Greetings! I’m new here, but not new to Home Assistant. This is my first public project for HA, and I wanted to enter the scene with a bang. As a new user, I am limited to two links in a post. I will link to Amniotic and to Sonorium github repos.
Some quick background. I’m a Sr. IT Systems Engineer that is AuDHD. What does this mean? I’m on the autism spectrum and I have a nasty case of ADHD. I am sound, light, and touch sensitive, and usually need some form of white noise or background ambiance in order to distract the part of my brain that is good at distracting the rest of my brain. Ambient sound = ability to concentrate, and when I have moments of crisis that require I step away from what is triggering it, I will throw ambient audio on, fire up all of the RGBs I can, and just sit and watch the lights swirl while a digital thunderstorm plays in the house.
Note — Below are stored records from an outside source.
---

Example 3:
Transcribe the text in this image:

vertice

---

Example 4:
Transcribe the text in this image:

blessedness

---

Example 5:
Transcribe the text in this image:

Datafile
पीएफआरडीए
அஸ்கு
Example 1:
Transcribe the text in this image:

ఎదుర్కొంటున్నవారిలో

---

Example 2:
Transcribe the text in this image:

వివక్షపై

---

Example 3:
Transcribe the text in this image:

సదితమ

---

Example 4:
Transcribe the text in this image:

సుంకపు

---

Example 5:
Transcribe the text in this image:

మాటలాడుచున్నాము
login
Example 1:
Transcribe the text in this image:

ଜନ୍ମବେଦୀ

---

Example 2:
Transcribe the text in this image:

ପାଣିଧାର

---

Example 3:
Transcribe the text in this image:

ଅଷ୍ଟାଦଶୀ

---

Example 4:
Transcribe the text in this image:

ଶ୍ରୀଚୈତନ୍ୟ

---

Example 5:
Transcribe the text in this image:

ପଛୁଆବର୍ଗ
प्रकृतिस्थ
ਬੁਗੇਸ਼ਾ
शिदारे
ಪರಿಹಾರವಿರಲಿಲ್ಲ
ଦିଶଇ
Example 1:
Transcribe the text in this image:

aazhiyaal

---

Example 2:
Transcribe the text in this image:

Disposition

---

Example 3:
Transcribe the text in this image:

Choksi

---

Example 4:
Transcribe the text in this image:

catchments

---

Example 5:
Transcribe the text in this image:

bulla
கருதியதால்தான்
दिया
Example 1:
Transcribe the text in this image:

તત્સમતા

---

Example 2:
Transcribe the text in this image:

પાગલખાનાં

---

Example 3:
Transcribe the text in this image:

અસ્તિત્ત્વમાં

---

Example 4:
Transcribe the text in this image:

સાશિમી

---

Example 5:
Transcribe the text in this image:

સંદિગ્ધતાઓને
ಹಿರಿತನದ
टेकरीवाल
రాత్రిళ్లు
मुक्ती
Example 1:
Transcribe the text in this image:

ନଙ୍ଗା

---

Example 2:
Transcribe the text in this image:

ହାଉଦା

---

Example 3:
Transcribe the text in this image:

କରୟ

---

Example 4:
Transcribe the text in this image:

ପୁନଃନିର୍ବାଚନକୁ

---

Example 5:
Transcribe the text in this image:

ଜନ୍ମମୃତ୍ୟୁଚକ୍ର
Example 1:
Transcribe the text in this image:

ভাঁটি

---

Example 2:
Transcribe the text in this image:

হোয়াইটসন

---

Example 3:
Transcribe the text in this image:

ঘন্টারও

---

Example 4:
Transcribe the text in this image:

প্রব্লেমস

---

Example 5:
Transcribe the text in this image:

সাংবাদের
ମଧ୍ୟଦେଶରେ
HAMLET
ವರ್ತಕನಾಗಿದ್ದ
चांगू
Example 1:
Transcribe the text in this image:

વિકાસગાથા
Sonorium is a Home Assistant addon that I have been working on for some time. It lets you create immersive ambient audio environments throughout your home.
Acknowledgements
First and foremost—Sonorium is a fork of Amniotic by fmtr. The original Amniotic project laid the groundwork with its innovative approach to ambient soundscape mixing in Home Assistant. I’m grateful for the time, effort, and creativity that went into building the foundation that Sonorium is built upon.
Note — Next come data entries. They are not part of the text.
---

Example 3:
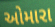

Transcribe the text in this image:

ઓમારા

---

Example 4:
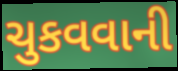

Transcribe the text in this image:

ચુકવવાની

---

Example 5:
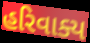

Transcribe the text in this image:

હરિવાક્ય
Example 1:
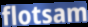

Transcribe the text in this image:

flotsam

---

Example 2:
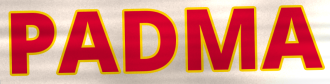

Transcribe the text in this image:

PADMA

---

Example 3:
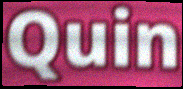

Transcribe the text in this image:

Quin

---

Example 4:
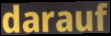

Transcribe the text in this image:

darauf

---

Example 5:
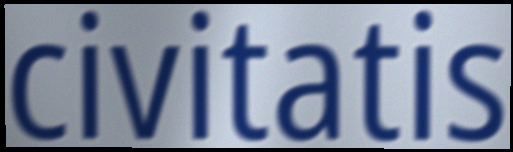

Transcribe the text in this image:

civitatis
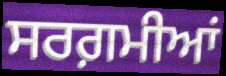
ਸਰਗ਼ਮੀਆਂ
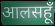
आलसहूँ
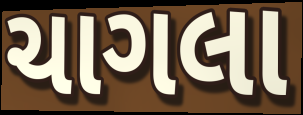
ચાગલા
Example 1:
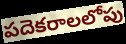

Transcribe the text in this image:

పదెకరాలలోపు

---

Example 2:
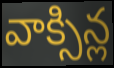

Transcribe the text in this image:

వాక్సిన్ల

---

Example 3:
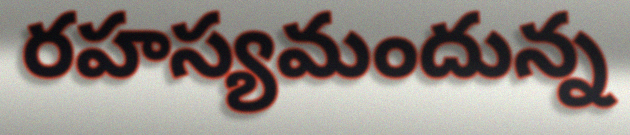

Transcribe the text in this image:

రహస్యమందున్న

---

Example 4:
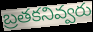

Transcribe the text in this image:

బ్రతకనివ్వరు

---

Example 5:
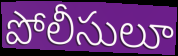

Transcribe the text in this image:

పోలీసులూ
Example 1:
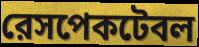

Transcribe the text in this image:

রেসপেকটেবল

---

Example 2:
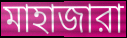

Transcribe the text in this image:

মাহাজারা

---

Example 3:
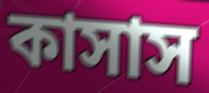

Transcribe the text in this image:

কাসাস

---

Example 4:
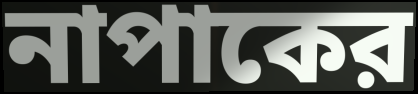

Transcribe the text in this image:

নাপাকের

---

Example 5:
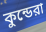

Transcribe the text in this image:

কুন্ডেরা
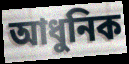
আধুনিক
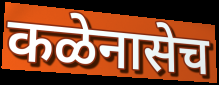
कळेनासेच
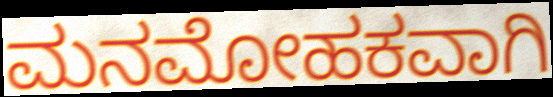
ಮನಮೋಹಕವಾಗಿ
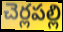
చెర్లపల్లి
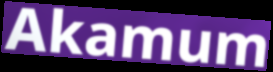
Akamum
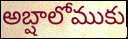
అబ్షాలోముకు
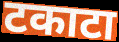
टकाटा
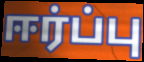
ஈர்ப்பு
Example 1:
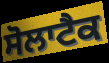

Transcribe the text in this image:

ਸੋਲਾਟੈਕ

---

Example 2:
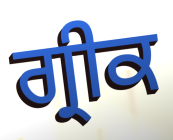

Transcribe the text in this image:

ਗ੍ਰੀਕ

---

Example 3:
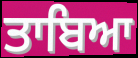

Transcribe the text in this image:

ਤਾਬਿਆ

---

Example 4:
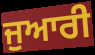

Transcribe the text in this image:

ਜੁਆਰੀ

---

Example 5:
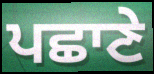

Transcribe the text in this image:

ਪਛਾਣੇ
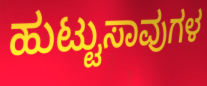
ಹುಟ್ಟುಸಾವುಗಳ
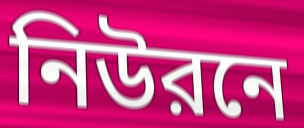
নিউরনে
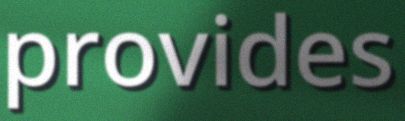
provides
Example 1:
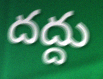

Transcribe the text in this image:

దద్దు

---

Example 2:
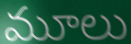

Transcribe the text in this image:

మూలు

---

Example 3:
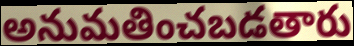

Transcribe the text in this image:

అనుమతించబడతారు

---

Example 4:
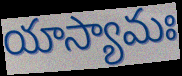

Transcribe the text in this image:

యాస్యామః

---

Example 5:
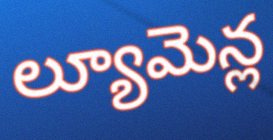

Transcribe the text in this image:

ల్యూమెన్ల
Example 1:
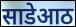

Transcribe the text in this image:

साडेआठ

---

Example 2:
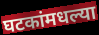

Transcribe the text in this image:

घटकांमधल्या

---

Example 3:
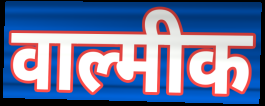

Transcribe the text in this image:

वाल्मीक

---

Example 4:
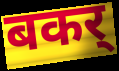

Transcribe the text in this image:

बकर्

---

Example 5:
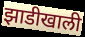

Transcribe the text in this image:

झाडीखाली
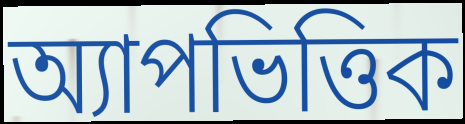
অ্যাপভিত্তিক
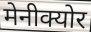
मेनीक्योर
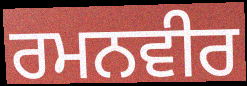
ਰਮਨਵੀਰ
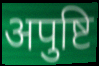
अपुष्टि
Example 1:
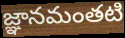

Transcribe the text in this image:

జ్ఞానమంతటి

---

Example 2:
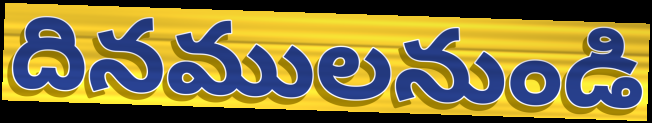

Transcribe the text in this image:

దినములనుండి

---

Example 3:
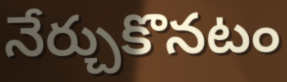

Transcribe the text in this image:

నేర్చుకొనటం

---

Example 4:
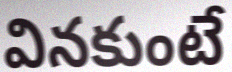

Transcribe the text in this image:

వినకుంటే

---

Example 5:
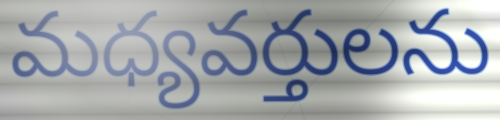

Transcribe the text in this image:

మధ్యవర్తులను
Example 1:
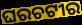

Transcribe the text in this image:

ଘରଚଟୀର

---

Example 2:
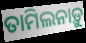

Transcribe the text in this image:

ତାମିଲନାଡ଼ୁ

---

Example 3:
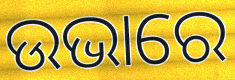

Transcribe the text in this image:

ଉଭାରେ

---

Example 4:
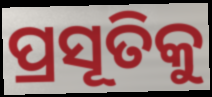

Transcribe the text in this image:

ପ୍ରସୂତିକୁ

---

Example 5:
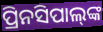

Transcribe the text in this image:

ପ୍ରିନସିପାଲ୍‍ଙ୍କ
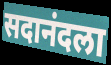
सदानंदला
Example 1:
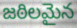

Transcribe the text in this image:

జఠిలమైన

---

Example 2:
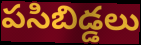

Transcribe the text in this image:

పసిబిడ్డలు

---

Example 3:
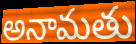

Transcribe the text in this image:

అనామతు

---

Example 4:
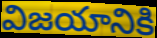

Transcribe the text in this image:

విజయానికి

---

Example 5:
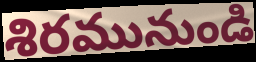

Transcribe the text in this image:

శిరమునుండి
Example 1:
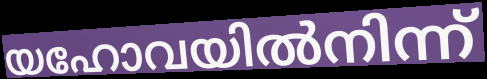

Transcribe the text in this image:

യഹോവയിൽനിന്ന്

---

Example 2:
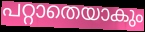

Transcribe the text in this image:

പറ്റാതെയാകും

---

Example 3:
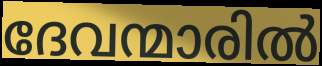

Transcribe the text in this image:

ദേവന്മാരിൽ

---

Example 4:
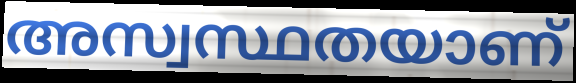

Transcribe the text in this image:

അസ്വസ്ഥതയാണ്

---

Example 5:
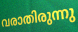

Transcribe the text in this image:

വരാതിരുന്നു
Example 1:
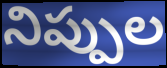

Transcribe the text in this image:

నిప్పుల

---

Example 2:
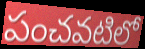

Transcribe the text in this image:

పంచవటిలో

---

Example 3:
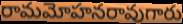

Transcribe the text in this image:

రామమోహనరావుగారు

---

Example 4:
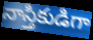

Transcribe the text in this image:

నాస్తికుడిగా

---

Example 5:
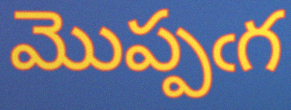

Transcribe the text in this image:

మొప్పఁగ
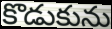
కొడుకును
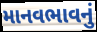
માનવભાવનું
Amniotic did not have device streaming when I initially started this project, and it was a function that I desperately needed. It turns out that it was recently added, so I was able to build upon that work to turn this into what I needed.
What Does It Do?
Sonorium streams richly layered ambient soundscapes—rain, thunder, forest sounds, ocean waves, whatever you like—to any combination of media players in your Home Assistant setup. Think of it as your own personal ambient sound station that can target individual speakers, entire rooms, floors, or custom speaker groups.
Key Features
- Multi-Channel Audio – Run up to 6 independent audio channels simultaneously, each playing its own theme to different speakers
- Theme-Based Organization – Drop your audio files into themed folders (Thunder, Forest, Ocean, etc.) and Sonorium automatically mixes all tracks together
- Seamless Looping – Equal-power crossfade looping means no jarring restarts, even for single-file themes
- Modern Web UI – Dark theme, responsive design, real-time status, drag-and-drop file uploads
- Home Assistant Integration – Sidebar access via ingress, automatic media player discovery, area and floor awareness
Why Ambient Sound?
Beyond just sounding nice, ambient soundscapes can be genuinely helpful for focus, sleep, and mental wellness. Nature sounds and white noise can assist with concentration (especially helpful for ADHD), mask trigger sounds for those with misophonia, provide soothing auditory input for sensory processing differences, and promote relaxation by activating the parasympathetic nervous system. The README has links to some of the research if you’re curious.
Installation
One-Click and manual installation instructions are available on the github repo at :
Quick Start
Themes are collections of audio files that blend together to create a soundscape. A “Thunder” theme might contain distant rumbles, rain on a roof, and the occasional crack of lightning—Sonorium mixes them all in real-time with seamless crossfade looping. Yes, even a single audio file will crossfade loop to avoid abrupt transitions from start/stop actions of the audio file. You can source these most anywhere, but freesound.org has a lot of very nice pre-recorded ambient audio.
Channels are independent audio streams. Each channel plays one theme and sends it to your chosen speakers. Run up to 6 channels simultaneously—maybe rain in the bedroom, forest sounds in the office, and ocean waves in the living room.
Speaker Organization pulls directly from your Home Assistant setup. Sonorium sees your floors, areas, and individual media players, so you can target “Kitchen Speaker” or select an entire floor with one click.
Getting Started:
- Open Sonorium from your HA sidebar
- Create a theme through the UI—give it a name, assign a category if you want, add a description, and upload your audio files (MP3, WAV, FLAC, OGG) all in one shot
- Create a channel, pick your theme and speakers, hit play
That’s it—ambient soundscapes flowing through your home.
What’s Next?
The roadmap includes Home Assistant entity integration (so channels become controllable media_player entities you can use in automations and dashboards), automatic theme cycling, live speaker management, per-track volume control, and eventually a standalone Docker deployment for those running without HA.
I’d love to hear your feedback, feature ideas, or bug reports. Thanks for checking it out!